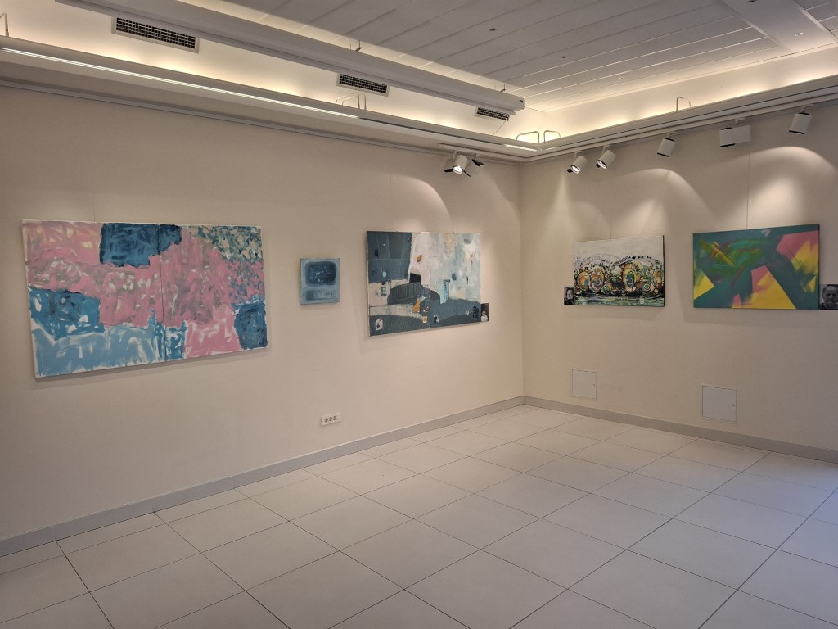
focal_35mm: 23
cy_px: 314
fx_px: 557
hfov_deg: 73.9
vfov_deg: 58.9
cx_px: 419
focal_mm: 5.54
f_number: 1.8
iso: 80
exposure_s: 1/100
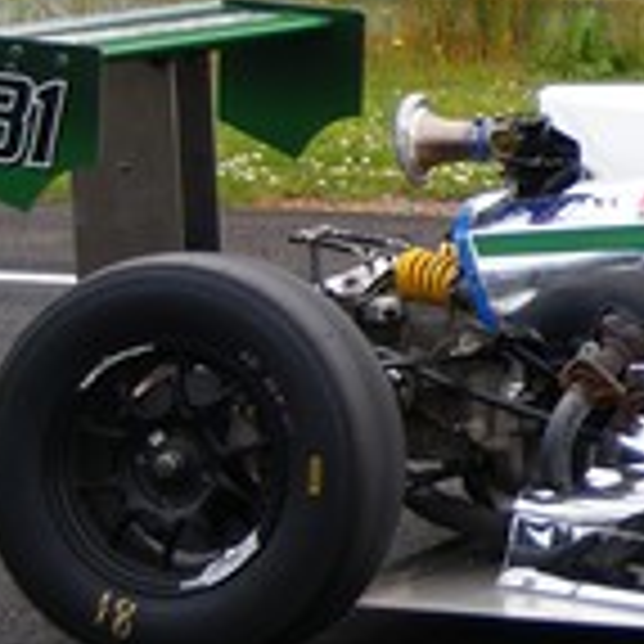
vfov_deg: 7.8
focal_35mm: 225
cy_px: 405
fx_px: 4739
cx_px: 1225
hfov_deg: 7.5
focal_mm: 35
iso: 200
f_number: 4.5
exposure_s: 1/640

━━━━━━━━━━━━━━━━━━━━

Retype only the lines from the line with "hfov_deg: 73.9" through the last line of the data. Keep both ends and skip the pictures.

-- EXERCISE SOLUTION --
hfov_deg: 73.9
vfov_deg: 58.9
cx_px: 419
focal_mm: 5.54
f_number: 1.8
iso: 80
exposure_s: 1/100
vfov_deg: 7.8
focal_35mm: 225
cy_px: 405
fx_px: 4739
cx_px: 1225
hfov_deg: 7.5
focal_mm: 35
iso: 200
f_number: 4.5
exposure_s: 1/640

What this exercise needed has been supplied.